The whole towel workout — as shown by Berry and her trainer — involves these five exercises:
- Straight-arm towel sit-up
- Straight arm slow Russian twist
- Squat, press, and jump-through burpee
- Overhead Bulgarian back lunge and side knee
- Mega plyo skater
You can do this as a one-set workout (meaning just going all the moves back-to-back once), or you can do multiple rounds — with a short breather in between, of course.
Straight Arm Towel Sit-Up

With your arms fully extended, grip the towel taut at opposite ends and do a sit up. Repeat for 10 to 20 reps.
Straight Arm Slow Russian Twist

This one is a bit tricky to nail down for beginners, but it’s doable.
Start by sitting on the floor. Lean back so you’re balancing on the area around your tailbone (known as your sacrum). Then, you have two options: Either cross your feet at the ankles and keep them on the ground, or lift them up a few inches off the ground (this’ll torch your ab muscles).
Fully extend your arms holding the towel taut and then slowly twist your torso to the right side. Return to the center and repeat on the left side. This is one rep. Repeat for 10 to 20 reps.
Squat, Press, and Jump-Through Burpee

This move will get your heart rate up, big time.
Hold the towel while you perform a squat, then stand up and press the towel overhead. Then, jump over the towel — like a jump rope — and then do a burpee. That whole sequence is one rep. Repeat 16 to 20 total reps.
Overhead Towel Bulgarian Back Lunge and Side Knee

Fully extend your arms overhead, holding the towel taut on both ends.
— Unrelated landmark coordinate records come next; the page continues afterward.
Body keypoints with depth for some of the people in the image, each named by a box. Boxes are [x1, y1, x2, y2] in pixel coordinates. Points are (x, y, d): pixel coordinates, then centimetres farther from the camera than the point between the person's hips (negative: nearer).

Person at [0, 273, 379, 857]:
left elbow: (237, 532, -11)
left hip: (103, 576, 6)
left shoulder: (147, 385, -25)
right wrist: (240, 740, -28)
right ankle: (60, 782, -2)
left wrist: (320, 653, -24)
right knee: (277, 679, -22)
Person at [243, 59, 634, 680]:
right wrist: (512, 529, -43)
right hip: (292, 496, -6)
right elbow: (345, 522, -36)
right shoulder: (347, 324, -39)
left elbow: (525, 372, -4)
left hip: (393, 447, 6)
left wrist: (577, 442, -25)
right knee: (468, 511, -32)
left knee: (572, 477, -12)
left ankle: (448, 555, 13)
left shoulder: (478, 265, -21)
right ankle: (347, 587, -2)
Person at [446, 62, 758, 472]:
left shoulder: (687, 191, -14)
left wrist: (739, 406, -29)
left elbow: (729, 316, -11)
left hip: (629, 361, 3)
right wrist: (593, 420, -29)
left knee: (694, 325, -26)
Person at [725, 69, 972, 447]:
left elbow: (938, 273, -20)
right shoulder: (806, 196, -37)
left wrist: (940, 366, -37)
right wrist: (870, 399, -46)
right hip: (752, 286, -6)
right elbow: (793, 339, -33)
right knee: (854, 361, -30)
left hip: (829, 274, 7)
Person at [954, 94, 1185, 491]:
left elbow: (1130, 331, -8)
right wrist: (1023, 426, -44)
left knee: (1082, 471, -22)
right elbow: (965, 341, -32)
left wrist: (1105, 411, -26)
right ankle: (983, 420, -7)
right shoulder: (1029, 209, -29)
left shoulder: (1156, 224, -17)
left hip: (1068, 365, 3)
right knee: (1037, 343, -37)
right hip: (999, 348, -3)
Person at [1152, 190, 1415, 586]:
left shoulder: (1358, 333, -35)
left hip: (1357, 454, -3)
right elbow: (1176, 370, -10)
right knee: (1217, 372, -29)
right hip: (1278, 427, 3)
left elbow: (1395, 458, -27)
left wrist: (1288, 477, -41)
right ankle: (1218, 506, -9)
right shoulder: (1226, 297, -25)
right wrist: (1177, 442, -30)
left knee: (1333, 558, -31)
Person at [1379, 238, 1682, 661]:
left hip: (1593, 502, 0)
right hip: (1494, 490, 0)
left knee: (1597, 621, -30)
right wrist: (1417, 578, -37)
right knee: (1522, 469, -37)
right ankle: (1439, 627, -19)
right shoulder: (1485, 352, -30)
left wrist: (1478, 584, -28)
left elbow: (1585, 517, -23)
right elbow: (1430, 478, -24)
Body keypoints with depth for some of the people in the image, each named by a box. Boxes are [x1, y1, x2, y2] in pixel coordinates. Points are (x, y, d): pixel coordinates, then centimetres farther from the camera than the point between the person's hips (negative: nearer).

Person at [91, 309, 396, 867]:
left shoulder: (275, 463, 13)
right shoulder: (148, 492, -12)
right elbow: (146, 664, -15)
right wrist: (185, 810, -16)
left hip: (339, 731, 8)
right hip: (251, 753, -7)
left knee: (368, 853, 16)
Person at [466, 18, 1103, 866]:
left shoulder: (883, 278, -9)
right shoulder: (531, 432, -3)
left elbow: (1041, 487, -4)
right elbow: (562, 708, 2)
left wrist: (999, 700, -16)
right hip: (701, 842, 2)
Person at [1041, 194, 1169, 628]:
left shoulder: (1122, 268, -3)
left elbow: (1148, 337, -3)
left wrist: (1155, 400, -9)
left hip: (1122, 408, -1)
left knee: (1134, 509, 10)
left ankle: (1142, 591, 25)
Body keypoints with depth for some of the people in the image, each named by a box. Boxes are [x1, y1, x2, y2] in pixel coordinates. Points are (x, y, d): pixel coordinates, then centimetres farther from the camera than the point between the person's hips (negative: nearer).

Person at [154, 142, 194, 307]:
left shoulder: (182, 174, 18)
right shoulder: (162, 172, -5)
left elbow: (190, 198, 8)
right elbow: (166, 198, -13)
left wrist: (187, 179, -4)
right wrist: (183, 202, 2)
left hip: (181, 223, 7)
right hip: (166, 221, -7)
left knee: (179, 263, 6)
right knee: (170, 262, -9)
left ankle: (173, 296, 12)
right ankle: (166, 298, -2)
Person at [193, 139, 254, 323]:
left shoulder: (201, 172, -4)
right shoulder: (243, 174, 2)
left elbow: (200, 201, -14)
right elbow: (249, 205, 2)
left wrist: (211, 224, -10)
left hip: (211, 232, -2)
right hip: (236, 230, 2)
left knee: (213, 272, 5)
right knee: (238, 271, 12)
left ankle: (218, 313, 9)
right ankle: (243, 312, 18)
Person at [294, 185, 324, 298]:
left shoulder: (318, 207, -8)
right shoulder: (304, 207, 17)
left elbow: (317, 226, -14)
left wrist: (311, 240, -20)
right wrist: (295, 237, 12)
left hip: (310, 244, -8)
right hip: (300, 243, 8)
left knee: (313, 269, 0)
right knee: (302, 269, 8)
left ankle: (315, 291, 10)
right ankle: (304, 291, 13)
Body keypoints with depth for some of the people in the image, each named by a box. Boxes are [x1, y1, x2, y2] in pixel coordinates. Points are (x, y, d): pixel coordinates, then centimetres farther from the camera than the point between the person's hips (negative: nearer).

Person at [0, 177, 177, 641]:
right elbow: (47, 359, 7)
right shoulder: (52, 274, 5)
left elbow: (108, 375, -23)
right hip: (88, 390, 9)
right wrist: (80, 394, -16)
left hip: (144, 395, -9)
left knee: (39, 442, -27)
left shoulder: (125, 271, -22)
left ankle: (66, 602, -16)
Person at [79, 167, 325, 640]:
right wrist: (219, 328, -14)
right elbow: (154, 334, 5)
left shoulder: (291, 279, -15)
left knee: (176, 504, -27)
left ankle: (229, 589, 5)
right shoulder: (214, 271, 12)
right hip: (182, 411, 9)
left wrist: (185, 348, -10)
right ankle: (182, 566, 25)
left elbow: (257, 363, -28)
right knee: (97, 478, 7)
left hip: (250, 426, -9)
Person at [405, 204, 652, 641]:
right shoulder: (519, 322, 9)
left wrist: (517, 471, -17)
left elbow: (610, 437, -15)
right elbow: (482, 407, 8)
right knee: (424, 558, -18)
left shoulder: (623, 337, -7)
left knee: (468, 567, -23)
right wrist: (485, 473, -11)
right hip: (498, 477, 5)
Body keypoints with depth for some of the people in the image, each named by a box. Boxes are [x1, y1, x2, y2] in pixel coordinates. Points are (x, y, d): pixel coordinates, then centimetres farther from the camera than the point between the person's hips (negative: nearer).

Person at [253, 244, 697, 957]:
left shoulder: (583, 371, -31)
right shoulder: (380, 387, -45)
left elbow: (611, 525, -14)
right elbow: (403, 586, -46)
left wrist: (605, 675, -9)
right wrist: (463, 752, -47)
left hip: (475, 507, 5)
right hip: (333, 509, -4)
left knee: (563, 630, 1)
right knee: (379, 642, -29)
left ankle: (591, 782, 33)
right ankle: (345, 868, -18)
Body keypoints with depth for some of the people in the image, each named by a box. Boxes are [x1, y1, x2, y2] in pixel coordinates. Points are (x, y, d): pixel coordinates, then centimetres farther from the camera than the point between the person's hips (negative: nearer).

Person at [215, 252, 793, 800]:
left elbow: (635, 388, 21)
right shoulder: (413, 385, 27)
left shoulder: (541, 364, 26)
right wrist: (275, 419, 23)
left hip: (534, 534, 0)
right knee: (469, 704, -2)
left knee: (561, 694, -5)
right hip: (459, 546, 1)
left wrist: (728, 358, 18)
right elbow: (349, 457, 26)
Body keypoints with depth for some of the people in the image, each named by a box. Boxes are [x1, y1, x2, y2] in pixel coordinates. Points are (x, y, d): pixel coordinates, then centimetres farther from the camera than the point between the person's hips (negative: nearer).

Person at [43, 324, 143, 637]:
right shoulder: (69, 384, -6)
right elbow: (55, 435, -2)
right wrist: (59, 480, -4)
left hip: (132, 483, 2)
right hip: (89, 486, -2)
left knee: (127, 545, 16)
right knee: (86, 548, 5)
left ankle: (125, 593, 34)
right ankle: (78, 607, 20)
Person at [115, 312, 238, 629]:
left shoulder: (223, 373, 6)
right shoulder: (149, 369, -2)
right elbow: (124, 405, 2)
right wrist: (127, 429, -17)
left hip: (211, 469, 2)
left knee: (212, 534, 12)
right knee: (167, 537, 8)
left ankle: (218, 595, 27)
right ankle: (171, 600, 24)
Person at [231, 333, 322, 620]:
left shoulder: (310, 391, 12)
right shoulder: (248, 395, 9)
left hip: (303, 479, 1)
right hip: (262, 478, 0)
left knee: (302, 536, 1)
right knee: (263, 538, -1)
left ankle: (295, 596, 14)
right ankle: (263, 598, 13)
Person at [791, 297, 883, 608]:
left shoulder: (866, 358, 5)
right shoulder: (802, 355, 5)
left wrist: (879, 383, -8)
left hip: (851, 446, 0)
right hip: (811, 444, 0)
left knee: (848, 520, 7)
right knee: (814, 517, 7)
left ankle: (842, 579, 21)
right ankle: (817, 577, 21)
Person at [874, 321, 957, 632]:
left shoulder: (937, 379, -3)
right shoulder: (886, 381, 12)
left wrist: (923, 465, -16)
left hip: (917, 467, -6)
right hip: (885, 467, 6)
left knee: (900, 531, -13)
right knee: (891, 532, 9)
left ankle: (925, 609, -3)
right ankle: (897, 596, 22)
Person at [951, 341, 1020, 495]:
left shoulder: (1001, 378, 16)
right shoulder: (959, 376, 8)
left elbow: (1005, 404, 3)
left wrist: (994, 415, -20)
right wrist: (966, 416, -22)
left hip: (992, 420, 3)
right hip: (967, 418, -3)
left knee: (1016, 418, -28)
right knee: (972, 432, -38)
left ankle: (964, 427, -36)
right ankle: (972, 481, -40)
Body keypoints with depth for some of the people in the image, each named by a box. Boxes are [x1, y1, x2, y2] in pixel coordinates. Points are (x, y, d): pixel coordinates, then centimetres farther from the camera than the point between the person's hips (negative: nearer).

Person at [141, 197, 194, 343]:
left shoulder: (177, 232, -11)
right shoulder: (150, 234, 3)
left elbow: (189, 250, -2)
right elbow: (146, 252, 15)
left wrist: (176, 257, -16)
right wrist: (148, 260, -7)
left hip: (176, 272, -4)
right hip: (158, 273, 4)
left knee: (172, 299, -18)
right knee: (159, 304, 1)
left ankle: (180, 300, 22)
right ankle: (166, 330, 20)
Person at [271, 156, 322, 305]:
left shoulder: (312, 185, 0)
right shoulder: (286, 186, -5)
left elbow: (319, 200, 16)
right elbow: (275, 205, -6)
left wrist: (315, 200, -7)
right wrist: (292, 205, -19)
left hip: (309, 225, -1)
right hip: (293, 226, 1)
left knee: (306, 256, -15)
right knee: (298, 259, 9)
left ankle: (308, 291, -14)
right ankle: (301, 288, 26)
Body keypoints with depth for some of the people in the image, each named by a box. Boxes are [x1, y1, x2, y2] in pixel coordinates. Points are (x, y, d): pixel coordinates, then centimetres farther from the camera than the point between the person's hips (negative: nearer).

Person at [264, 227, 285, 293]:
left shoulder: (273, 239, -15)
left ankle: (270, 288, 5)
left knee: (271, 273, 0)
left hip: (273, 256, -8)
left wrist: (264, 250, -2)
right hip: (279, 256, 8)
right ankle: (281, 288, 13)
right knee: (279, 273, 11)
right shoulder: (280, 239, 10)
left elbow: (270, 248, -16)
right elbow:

Carefully do a reverse lunge by stepping back with your right leg. Stand back up and then step out to the side. Return to standing and repeat with your left leg. That’s one rep. Repeat for 10 to 20 reps.
Mega Plyo Skater

This move sounds challenging, but it’s easy once you get the hang of it.
Start by standing with your towel on the ground, about one foot away from your right leg. Jump over the towel with your right leg like you’re on skates. Return to the middle and repeat on the same side for 10 to 20 reps before doing the same on the left side.